– Марр… Марр тут сбоку припеку! Я по вашу душу, Дмитрий Евгеньевич, прибыл, – зашипел заговорщицки человечек.
Серов поднял глаза.
Обезьянья мордочка лучилась счастьем, лапка в старческих пигментных пятнах цепко держала серовскую курточку, но серо-зеленые глаза полыхали тревожным болотным огнем и были грустны. Второй лапкой человечек ловко приподнял берет, показал седоватые, кругло завитые кудри и стал вмиг похож на сильно уменьшенного, обряженного в нелепую городскую одежду древнегреческого Пана.
– Академ Ной Янович, – представился человек-обезьянка. – Доктор наук…

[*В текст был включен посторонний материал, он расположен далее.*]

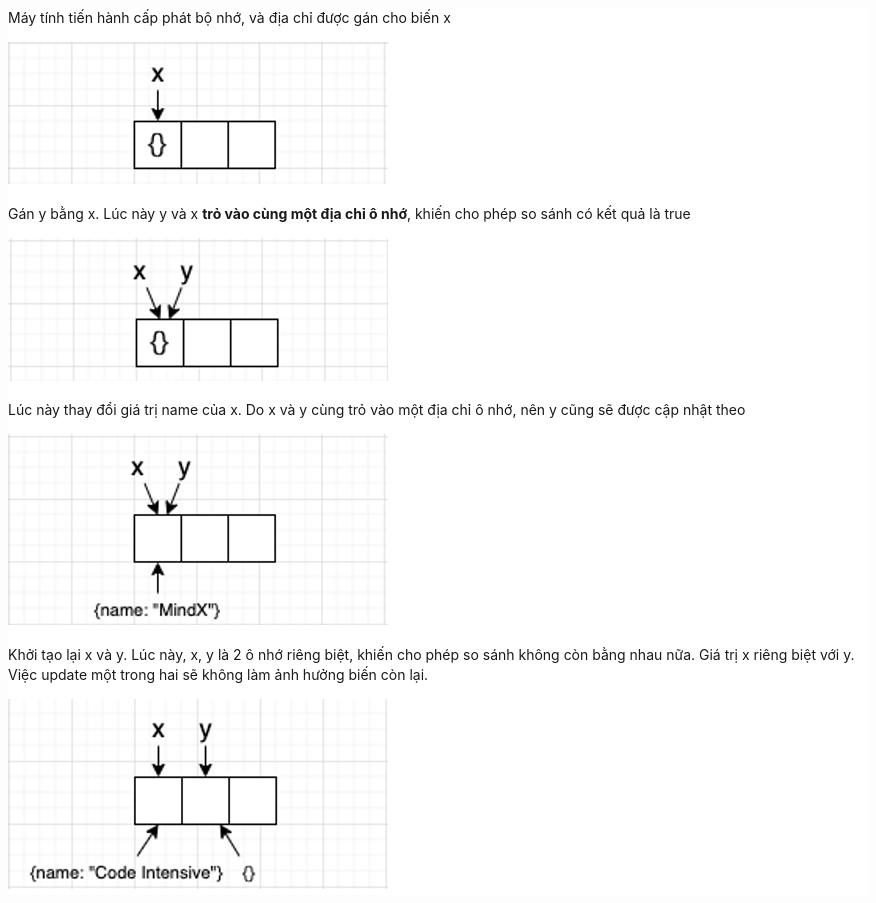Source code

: Máy tính tiến hành cấp phát bộ nhớ, và địa chỉ được gán cho biến x

![Untitled](./images-syllabus/img5.png)

Gán y bằng x. Lúc này y và x **trỏ vào cùng một địa chỉ ô nhớ**, khiến cho phép so sánh có kết quả là true

![Untitled](./images-syllabus/img6.png)

Lúc này thay đổi giá trị name của x. Do x và y cùng trỏ vào một địa chỉ ô nhớ, nên y cũng sẽ được cập nhật theo

![Untitled](./images-syllabus/img7.png)

Khởi tạo lại x và y. Lúc này, x, y là 2 ô nhớ riêng biệt, khiến cho phép so sánh không còn bằng nhau nữa. Giá trị x riêng biệt với y. Việc update một trong hai sẽ không làm ảnh hưởng biến còn lại.

![Untitled](./images-syllabus/img8.png)
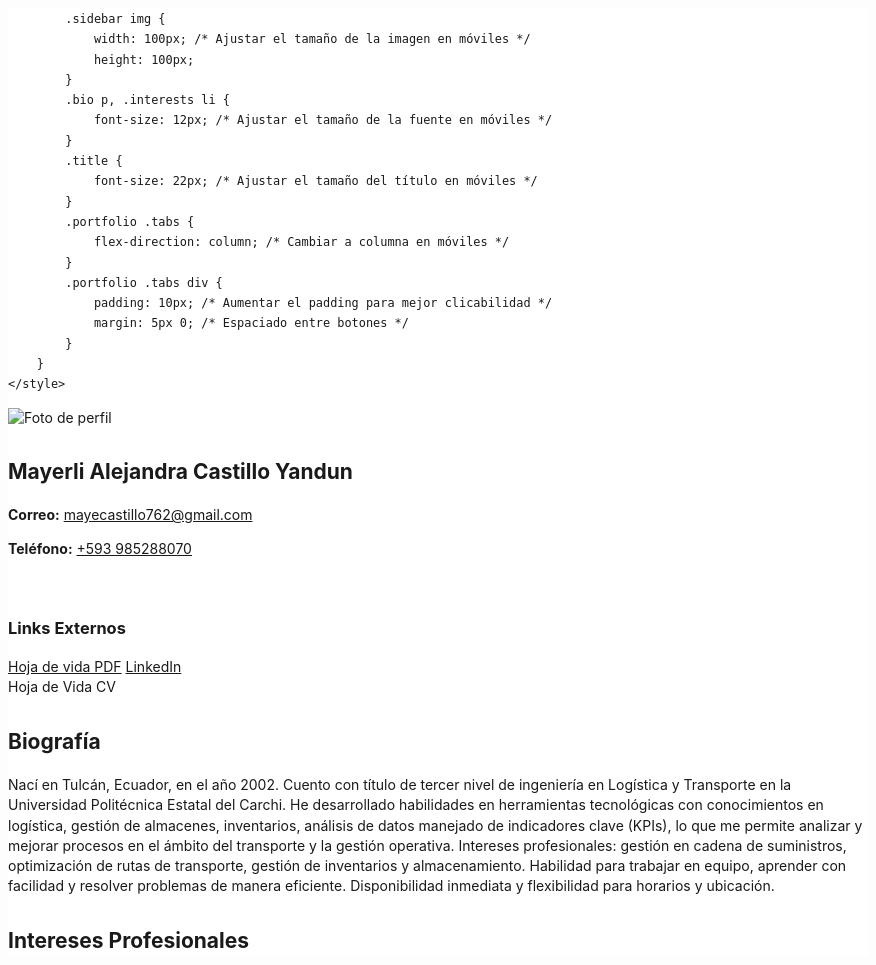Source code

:             .sidebar img {
                width: 100px; /* Ajustar el tamaño de la imagen en móviles */
                height: 100px;
            }
            .bio p, .interests li {
                font-size: 12px; /* Ajustar el tamaño de la fuente en móviles */
            }
            .title {
                font-size: 22px; /* Ajustar el tamaño del título en móviles */
            }
            .portfolio .tabs {
                flex-direction: column; /* Cambiar a columna en móviles */
            }
            .portfolio .tabs div {
                padding: 10px; /* Aumentar el padding para mejor clicabilidad */
                margin: 5px 0; /* Espaciado entre botones */
            }
        }
    </style>
</head>
<body>
    <div class="container">
        <!-- Barra lateral -->
        <div class="sidebar">
           <img src="https://raw.githubusercontent.com/Maye2002/CV/main/Imagen%20de%20WhatsApp%202025-03-22%20a%20las%2022.36.30_ee548773.jpg" alt="Foto de perfil">
            <h2>Mayerli Alejandra Castillo Yandun</h2>
            <div class="contact-info">
                <p><strong>Correo:</strong> <a href="mailto:mayecastillo762@gmail.com"><i class="fas fa-envelope"></i> mayecastillo762@gmail.com</a></p>
                <p><strong>Teléfono:</strong> <a href="tel:+593985288070"><i class="fas fa-phone"></i> +593 985288070</a></p>
            </div>
            <br>
            <div class="links">
                <h3>Links Externos</h3>
                <a href="https://upecedu-my.sharepoint.com/:b:/g/personal/mayerli_castillo_upec_edu_ec/EQhp6O81p3hIhUePyd_7XCwBIv_-5ndALea_1qMsGfQEHA?e=v1QWWk"><i class="fas fa-file-pdf" style="color: #FF6F61;"></i> Hoja de vida PDF</a>
                <a href="https://www.linkedin.com/in/mayerli-castillo-920437357/"><i class="fab fa-linkedin" style="color: #1E88E5;"></i> LinkedIn</a>
            </div>
        </div>
        <!-- Sección Principal -->
        <div class="main-content">
            <div class="title">Hoja de Vida CV</div>
            <div class="bio">
                <h2><i class="fas fa-user"></i> Biografía</h2>
                <p> Nací en Tulcán, Ecuador, en el año 2002. Cuento con título de tercer nivel de ingeniería en Logística
                    y Transporte en la Universidad Politécnica Estatal del Carchi.
                    He desarrollado habilidades en herramientas tecnológicas con conocimientos en logística, gestión de
                    almacenes, inventarios, análisis de datos manejado de indicadores clave (KPIs), lo que me permite analizar
                    y mejorar procesos en el ámbito del transporte y la gestión operativa. Intereses profesionales: gestión en
                    cadena de suministros, optimización de rutas de transporte, gestión de inventarios y almacenamiento.
                    Habilidad para trabajar en equipo, aprender con facilidad y resolver problemas de manera eficiente.
                    Disponibilidad inmediata y flexibilidad para horarios y ubicación.</p>
            </div>
            <div class="interests">
                <h2><i class="fas fa-briefcase"></i> Intereses Profesionales</h2>
                <ul>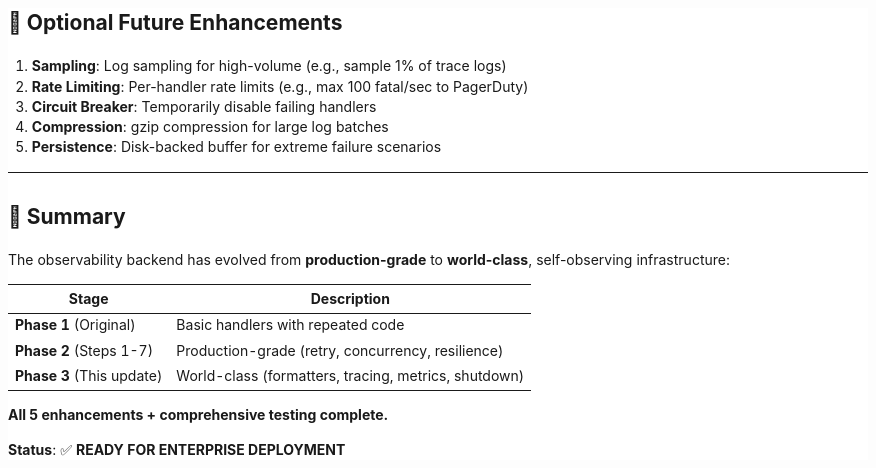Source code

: 
## 🔮 Optional Future Enhancements

1. **Sampling**: Log sampling for high-volume (e.g., sample 1% of trace logs)
2. **Rate Limiting**: Per-handler rate limits (e.g., max 100 fatal/sec to PagerDuty)
3. **Circuit Breaker**: Temporarily disable failing handlers
4. **Compression**: gzip compression for large log batches
5. **Persistence**: Disk-backed buffer for extreme failure scenarios

---

## 🎉 Summary

The observability backend has evolved from **production-grade** to **world-class**, self-observing infrastructure:

| Stage                     | Description                                          |
| ------------------------- | ---------------------------------------------------- |
| **Phase 1** (Original)    | Basic handlers with repeated code                    |
| **Phase 2** (Steps 1-7)   | Production-grade (retry, concurrency, resilience)    |
| **Phase 3** (This update) | World-class (formatters, tracing, metrics, shutdown) |

**All 5 enhancements + comprehensive testing complete.**

**Status**: ✅ **READY FOR ENTERPRISE DEPLOYMENT**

Давно! Давно отгремело то время, когда бегал Ной Янович по этому же или похожему на этот двору с одноколесной, опасно кренящейся то в одну, то в другую сторону тачкой и так же напевно, но, правда, с чуть заметным присвистом, с гнездящимся где-то в глубинах голоса и с трудом сдерживаемым ужасом кричал:
– Марр! Марр! Марр разбит!
Давно ушло и время другое, когда Ной Янович, посвятивший яфетической теории Марра первую четверть своей нескончаемой жизни и в один день сошедший с ума после разгрома этой книги отцом языкознания, мерно и медленно, сутками напролет плакал, вызывая из глубины забвения призрак своего знаменитого предшественника: блестящего ученого и великого путаника. Давно уже перестал он вопрошать сурово проводников железной дороги и туповатых степных копачей, а также грубых сборщиц стеклотары и перепачканных в синьке базарных инвалидов: «Вы не верите в праязык? Не верите, что он существовал? Ну так теперь вы поверите!» И в доказательство существования праязыка вываливал наружу свой, в мелких красных пупырышках язык, а затем почти силой заставлял ничего не кумекавшего в праязыках собеседника заглянуть поглубже в открытый, иногда, как казалось, дымящийся рот. И собеседник, заглянув в широко раззявленный рот, видел нечто необыкновенное.
Необыкновенность была в том, что Ной Янович обладал редким, ныне почти не встречающимся атавистическим признаком: у него было два языка. Второй язык – собственно, не язык в полном смысле, а неотмерший языковой отросток, узко и остро торчавший над языком основным и на нем же крепившийся – и придавал голосу Ноя то характерное, напевно-свистящее звучание, которое бросало чувствительных людей в дрожь, заставляя припоминать некогда слышанный их предками, ломающий ветки посвист, а вслед за посвистом сладко убалтывающий говорок оголодавшего змия.
Но и время показа двух языков для Ноя Яновича прошло. Давно был выписан двуязыкий с коробящей медиков историей болезни человек из психбольницы, давно, очень давно поселился здесь же рядом, в поселке, притертом боком к больничному городку. Поселился в домике, прикупленном на деньги добрых, но брезгливых, не желавших отчего-то жить под одной крышей с доктором наук родственников. Давно! Давно минуло все это! Но страсть к выкрикам и тесному общению с удаленными от науки людьми Академа не покидала.